Интересно наблюдать, как он ее набивает, заталкивает табак мизинцем, а крошит пальцами другой руки — точно лапы паука расправляются с мушкой. Раскуривая трубку, начинает говорить. На лице задумчивая полуулыбка.
— Дружил ли я с Реми? (Пф-ф!..) Да, конечно, дружил. (Пф-ф…) Два сапога — пара. (Пф…) Шалуны — каких свет не видел… Мое самое раннее воспоминание? Пожалуй, история с китайской вазой. Это была громадная ваза, в ней росла пальма. Стояла она довольно неустойчиво на трехногом столике. Мы привязали один конец веревки к пальме, а другой к гвоздю в стене, я вскарабкался на стул, и мы пустили по веревке от гвоздя к вазе пряжку от ремня. Нам хотелось изобразить захватывающий аттракцион, который мы видели на ярмарке в Данфере. Там была натянута стальная проволока, и по ней можно было скользить с невероятной скоростью, держась за два кольца, укрепленных на роликах. Родители нам запрещали это развлечение — слишком опасно (кстати, позже его запретила и полиция). И вот мы воображали, что скользящая пряжка — это мы сами. Но замена была слишком жалка, чтобы долго питать детское воображение. И Реми пришло в голову подвесить к веревке своего Полишинеля. Полишинель был почти с меня ростом, и едва он повис на веревке, как ваза с пальмой зашаталась. Бедняга Реми! Я как сейчас вижу: расставив руки, он в отчаянии пытается удержать фарфоровую махину в три раза больше его самого. И вот ваза с оглушительным грохотом рухнула на пол, земля рассыпалась. Мы ревем, вопим от ужаса — я стоя на стуле, Реми среди осколков вазы, — а мои перепуганные родители кричат из-за двери: «Что? Что случилось» — не решаясь войти из страха, что мы погребены под обломками упавшего шкафа.
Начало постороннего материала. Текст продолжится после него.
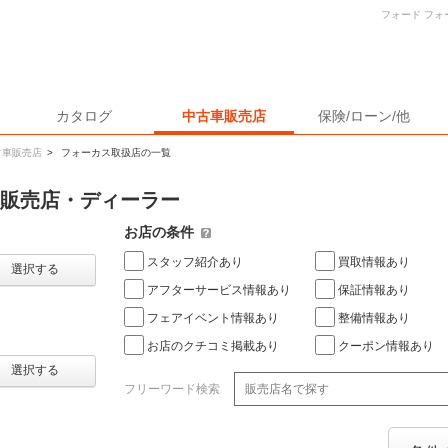
フォード フ
カタログ
中古車販売店
保険/ローン/他
古車販売店
>
フォーカス取扱店の一覧
車販売店・ディーラー
お店の条件
スタッフ紹介あり
買取情報あり
選択する
アフターサービス情報あり
保証情報あり
フェアイベント情報あり
整備情報あり
お店のクチコミ掲載あり
クーポン情報あり
選択する
フリーワード検索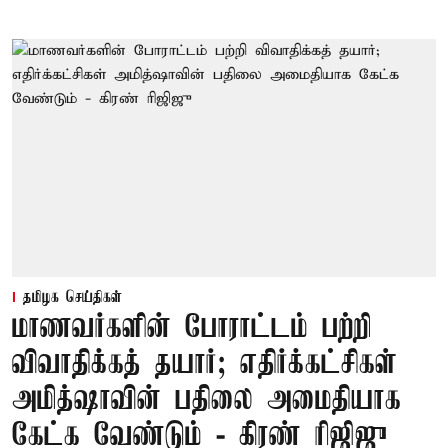
தமிழக செய்திகள்
மாணவர்களின் போராட்டம் பற்றி
விவாதிக்கத் தயார்; எதிர்க்கட்சிகள்
அமித்ஷாவின் பதிலை அமைதியாக
கேட்க வேண்டும் - கிரண் ரிஜிஜு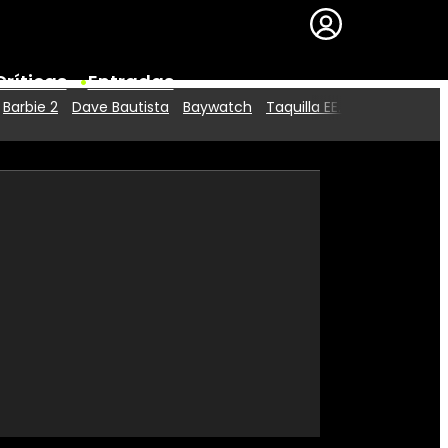
Críticas
Entradas
Barbie 2
Dave Bautista
Baywatch
Taquilla EE.UU.
Series
Premios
— Представляю, как они обрадовались потом. Вас не наказали?
— В тот раз — не помню. Но если наказали, нахлобучку, как всегда, получил я один.
— Почему «как всегда»?
— Потому что Реми следовал в жизни золотому правилу: «Никаких неприятностей». При первом признаке тревоги он забивался под кресло или под диван и оттуда наблюдал за развитием событий.
— А вы?..
— А я — я встречал их лицом к лицу. Мне было всего три года, а Реми пять, и я был от горшка два вершка, но именно я шел навстречу опасности. Видно, я от рождения был бунтарем. (Усмехается.)
— И подзатыльники доставались вам?
— Само собой, кто бы ни провинился. А я думал об одном: как отомстить за несправедливость.
— Кому? Реми?
— О нет, взрослым. Но они были слишком большие, слишком сильные, чтобы я мог расправиться с ними, поэтому я обращал свой гнев на принадлежавшие им вещи: на мебель, на лампу. Мать часто описывала мне такую, например, сцену: разъяренный карапуз вцепился в турецкий ковер, который лежит на полу под громадным столом, и кричит, грозится: «Я созгу твой ковел! Лазобью твою лампу!» Мать смеялась, а я неистовствовал от бессильной ярости, обзывал ее гадиной, бросался к окну, звал: «Спасите, здесь обизают лебенка», на улице поднимался шум… Очаровательное дитя, как видите.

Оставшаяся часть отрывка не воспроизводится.